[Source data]
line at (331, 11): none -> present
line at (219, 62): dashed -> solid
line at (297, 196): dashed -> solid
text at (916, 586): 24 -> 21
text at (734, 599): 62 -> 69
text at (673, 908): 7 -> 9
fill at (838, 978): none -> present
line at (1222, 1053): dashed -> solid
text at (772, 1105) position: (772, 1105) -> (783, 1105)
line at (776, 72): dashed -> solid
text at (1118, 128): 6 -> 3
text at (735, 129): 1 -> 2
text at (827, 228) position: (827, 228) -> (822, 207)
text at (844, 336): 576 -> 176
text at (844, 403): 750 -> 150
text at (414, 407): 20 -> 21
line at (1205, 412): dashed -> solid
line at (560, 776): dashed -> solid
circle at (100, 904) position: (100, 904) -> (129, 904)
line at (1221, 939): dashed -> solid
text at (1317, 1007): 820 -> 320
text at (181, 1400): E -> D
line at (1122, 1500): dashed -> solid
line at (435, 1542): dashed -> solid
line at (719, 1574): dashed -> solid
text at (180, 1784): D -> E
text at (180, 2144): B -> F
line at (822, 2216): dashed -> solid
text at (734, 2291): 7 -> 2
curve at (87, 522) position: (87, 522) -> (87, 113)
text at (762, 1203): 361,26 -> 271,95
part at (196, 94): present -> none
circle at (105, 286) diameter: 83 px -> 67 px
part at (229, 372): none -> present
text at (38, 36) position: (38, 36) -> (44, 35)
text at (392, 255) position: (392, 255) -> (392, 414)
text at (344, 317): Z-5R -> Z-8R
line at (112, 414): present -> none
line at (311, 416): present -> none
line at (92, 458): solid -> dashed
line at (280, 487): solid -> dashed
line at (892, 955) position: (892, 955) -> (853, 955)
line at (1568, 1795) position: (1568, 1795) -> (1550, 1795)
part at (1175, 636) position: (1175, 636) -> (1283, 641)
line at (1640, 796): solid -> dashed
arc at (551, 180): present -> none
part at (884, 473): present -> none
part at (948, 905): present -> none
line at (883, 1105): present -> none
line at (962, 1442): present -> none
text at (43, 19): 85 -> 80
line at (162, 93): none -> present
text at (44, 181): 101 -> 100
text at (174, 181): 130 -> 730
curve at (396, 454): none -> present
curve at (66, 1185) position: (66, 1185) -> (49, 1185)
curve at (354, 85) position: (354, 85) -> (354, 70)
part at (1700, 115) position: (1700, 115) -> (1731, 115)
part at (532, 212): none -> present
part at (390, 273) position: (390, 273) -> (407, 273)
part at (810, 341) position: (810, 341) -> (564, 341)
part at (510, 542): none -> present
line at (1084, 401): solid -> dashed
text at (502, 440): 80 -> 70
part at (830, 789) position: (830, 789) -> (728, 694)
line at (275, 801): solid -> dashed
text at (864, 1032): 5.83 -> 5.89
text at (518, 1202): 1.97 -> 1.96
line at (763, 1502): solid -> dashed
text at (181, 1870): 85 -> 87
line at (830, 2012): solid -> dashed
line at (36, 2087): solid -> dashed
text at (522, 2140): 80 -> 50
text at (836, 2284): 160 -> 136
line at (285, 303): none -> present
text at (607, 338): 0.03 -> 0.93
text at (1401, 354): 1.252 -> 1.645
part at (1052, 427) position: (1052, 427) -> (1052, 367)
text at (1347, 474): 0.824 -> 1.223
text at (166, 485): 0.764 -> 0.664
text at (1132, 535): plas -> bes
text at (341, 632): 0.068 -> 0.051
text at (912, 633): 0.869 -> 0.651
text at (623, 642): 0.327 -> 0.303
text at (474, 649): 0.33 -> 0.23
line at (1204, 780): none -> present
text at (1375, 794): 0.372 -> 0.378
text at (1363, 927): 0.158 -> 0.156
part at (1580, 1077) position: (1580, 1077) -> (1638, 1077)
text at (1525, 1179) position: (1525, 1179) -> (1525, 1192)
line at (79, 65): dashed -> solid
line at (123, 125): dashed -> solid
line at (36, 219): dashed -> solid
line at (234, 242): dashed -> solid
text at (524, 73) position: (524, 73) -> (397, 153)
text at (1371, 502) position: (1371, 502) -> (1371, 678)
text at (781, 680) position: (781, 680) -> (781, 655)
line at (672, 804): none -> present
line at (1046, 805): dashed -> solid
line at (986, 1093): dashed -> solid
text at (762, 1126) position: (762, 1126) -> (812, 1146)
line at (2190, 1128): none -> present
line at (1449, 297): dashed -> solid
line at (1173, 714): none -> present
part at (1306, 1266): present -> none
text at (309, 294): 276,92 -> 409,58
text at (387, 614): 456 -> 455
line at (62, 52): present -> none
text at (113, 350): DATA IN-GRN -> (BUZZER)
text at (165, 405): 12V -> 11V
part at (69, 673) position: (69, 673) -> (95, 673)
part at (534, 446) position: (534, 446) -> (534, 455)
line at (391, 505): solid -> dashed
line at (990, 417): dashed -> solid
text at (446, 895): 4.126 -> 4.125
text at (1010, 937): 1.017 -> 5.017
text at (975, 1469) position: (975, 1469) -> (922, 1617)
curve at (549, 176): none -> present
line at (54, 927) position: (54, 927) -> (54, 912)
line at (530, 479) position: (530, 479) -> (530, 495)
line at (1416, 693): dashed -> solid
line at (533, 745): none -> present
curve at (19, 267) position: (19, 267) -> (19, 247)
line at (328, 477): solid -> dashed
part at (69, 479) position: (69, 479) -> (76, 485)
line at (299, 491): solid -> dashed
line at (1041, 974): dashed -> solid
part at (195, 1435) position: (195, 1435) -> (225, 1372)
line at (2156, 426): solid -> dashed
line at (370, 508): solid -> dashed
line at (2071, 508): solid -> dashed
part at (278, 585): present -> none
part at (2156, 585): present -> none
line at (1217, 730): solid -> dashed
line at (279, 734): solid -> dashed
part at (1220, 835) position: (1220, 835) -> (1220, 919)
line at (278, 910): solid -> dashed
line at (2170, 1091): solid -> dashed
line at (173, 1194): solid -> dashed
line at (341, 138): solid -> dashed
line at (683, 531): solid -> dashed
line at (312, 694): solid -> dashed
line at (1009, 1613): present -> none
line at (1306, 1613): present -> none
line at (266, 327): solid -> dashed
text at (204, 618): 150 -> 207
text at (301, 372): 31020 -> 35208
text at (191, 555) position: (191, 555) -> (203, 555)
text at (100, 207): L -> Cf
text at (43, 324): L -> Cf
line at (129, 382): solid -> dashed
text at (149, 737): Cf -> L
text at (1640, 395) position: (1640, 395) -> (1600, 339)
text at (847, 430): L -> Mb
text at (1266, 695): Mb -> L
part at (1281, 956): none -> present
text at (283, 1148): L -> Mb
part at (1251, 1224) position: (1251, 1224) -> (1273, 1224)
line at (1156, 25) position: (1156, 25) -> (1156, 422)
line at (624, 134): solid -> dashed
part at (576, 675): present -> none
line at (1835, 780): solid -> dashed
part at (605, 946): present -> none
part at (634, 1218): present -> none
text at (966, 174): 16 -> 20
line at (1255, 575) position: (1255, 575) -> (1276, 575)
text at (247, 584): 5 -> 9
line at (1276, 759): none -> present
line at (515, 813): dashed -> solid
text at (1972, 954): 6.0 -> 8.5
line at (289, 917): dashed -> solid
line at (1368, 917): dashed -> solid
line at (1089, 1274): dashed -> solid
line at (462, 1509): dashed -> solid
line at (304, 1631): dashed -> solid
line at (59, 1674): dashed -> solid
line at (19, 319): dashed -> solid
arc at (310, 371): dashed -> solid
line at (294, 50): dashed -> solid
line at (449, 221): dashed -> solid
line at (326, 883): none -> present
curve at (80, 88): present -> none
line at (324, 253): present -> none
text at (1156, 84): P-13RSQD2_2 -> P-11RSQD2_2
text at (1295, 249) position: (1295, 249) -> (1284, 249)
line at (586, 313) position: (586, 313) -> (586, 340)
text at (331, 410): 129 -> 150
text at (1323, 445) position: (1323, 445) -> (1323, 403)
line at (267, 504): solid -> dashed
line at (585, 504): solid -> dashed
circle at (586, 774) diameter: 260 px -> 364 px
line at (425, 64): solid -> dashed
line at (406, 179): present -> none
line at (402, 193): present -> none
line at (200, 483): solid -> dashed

> **The task**:
Present the items from the first line through the line containing "line at (1222, 1053): dashed -> solid" as a Markdown table with the columns Row and Entry, numbering each line and omitting any blank lines.

> **Complete response**:
| Row | Entry |
|---|---|
| 1 | line at (331, 11): none -> present |
| 2 | line at (219, 62): dashed -> solid |
| 3 | line at (297, 196): dashed -> solid |
| 4 | text at (916, 586): 24 -> 21 |
| 5 | text at (734, 599): 62 -> 69 |
| 6 | text at (673, 908): 7 -> 9 |
| 7 | fill at (838, 978): none -> present |
| 8 | line at (1222, 1053): dashed -> solid |